Thursday, 2 February 2023

Vijfde Zondag in Gewone Tijd (A) 5 Februari 2023

 

In die tijd zei Jezus tot zijn leerlingen:
“Gij zijt het zout der aarde.
Maar als het zout zijn kracht verliest,
waarmee zal men dan zouten?
Het deugt nergens meer voor dan om weggeworpen
en door de mensen vertrapt te worden.
Gij zijt het licht der wereld.
Een stad kan niet verborgen blijven
als ze boven op een berg ligt!
Men steekt toch ook niet een lamp aan
om ze onder de korenmaat te zetten,
maar men plaats ze op de standaard,
zodat ze licht geeft voor allen, die in huis zijn.
Zo moet ook uw licht stralen voor het oog van de mensen,
opdat zij uw goede werken zien
en uw Vader verheerlijken, die in de hemel is.”

 

Beste vrienden

 

De Nederlandse keuken staat niet bekend om haar intensieve gebruik van kruiden en andere smaakmakers. Voor buitenlandse mensen die kennismaken met de Nederlandse cuisine is dat soms nogal een schok om mee te maken. Als je gewend bent je eten goed te kruiden is het duidelijk dat er nogal wat ontbreekt als die relatief kleine toevoegingen er niet meer zijn. Voor de smaakorganen valt er dan een hele dimensie weg. Over die dimensie wil ik het graag hebben.

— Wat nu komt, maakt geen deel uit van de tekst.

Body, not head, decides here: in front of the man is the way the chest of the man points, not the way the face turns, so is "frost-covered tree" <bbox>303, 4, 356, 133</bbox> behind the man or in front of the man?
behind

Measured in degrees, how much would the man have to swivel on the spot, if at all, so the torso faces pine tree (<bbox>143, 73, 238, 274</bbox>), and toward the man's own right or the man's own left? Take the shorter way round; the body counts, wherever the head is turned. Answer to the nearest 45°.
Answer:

Zout doet een aantal dingen, in het bijzonder in de context van het joodse land in de eerste eeuw, de tijd van Jezus. En daar gaan we het straks over hebben. Maar ik wil beginnen met een interpretatie die vaak gehoord wordt maar waar denk ik weinig van klopt.

Ik heb vaak gehoord en gelezen (en zelfs wel eens gezegd) dat mensen zeiden: als christenen zout der Aarde moeten zijn dan betekent dat in de eerste plaats smaakmaker. Dat Christenen een kleine minderheid zijn is dan dus niet erg. Immers: geen enkel gerecht immers bestaat grotendeels uit zout!  Dat idee is denk ik verzonnen om ons te troosten omdat de kerk vooralsnog steeds kleiner wordt. Een beetje als het idee wat je ook wel eens gezegd wordt dat naarmate de ontkerkelijking toeneemt de besten gaan overblijven.

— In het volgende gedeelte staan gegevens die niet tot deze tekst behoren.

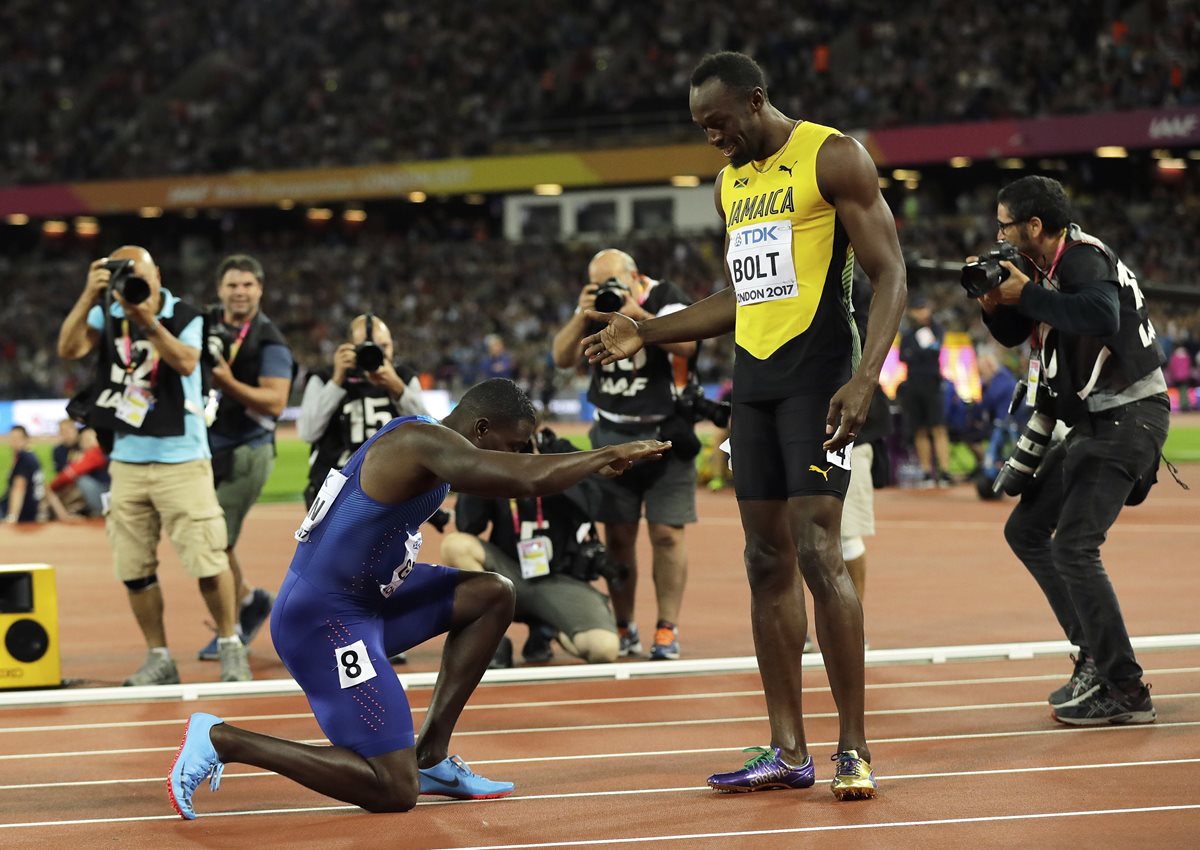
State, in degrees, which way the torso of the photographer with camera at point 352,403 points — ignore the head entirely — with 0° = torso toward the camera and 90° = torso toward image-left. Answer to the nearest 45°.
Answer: approximately 0°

Die gedachten zijn begrijpelijk, maar ze zijn geen Evangelie. Toch zijn ze informatief omdat ze ons laten zien hoe en waarom wij het Evangelie kunnen begrijpen.

Deze passage die we deze zondag lezen staat niet op zichzelf. Het maakt deel uit van de grote Bergrede van Jezus. De passage volgt direct op de Zaligsprekingen die we vorige zondag lezen en direct hierna begint Jezus aan zijn uitleg van de Wet – waarin hij vertelt dat de gerechtigheid van zijn volgelingen die van de Schriftgeleerden en Farizeeën moet overtreffen en uitlegt hoe dat er uit ziet.

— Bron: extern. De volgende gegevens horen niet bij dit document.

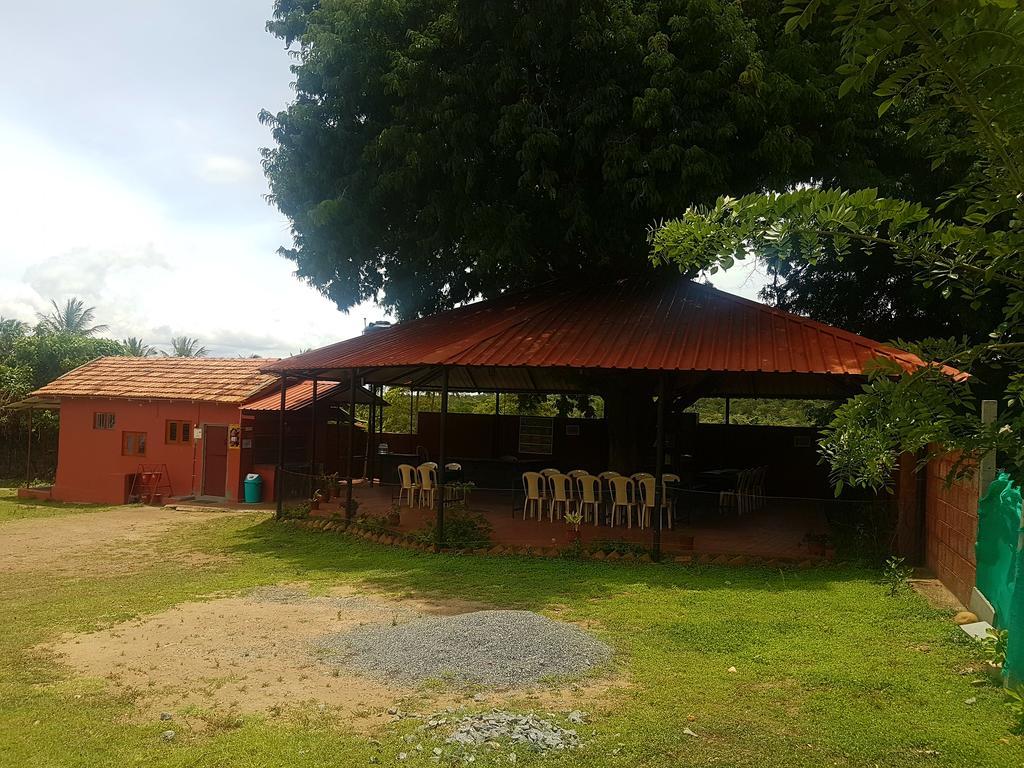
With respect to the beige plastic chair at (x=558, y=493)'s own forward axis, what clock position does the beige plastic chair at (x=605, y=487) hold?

Als we dat niet beseffen en niet bij de lezing van deze passage steeds kijken naar wat er in de rest van de Bergrede en het Mattheusevangelie staat kunnen wij niet begrijpen wat Jezus bedoelt.

Het risico wat er kan gebeuren als je lange Bijbelverhalen en redevoeringen van Jezus in stukjes knipt – en dat is wat we doen in de Katholieke Kerk - dan kun je ze wel eens losstaand van de rest van de Bijbeltekst gaan lezen, en dat is niet de bedoeling!  Het is onvermijdelijk dat dit opknippen gebeurt, want zo verdelen we de Bijbelteksten over het hele liturgische jaar, maar er zitten echt nadelen aan.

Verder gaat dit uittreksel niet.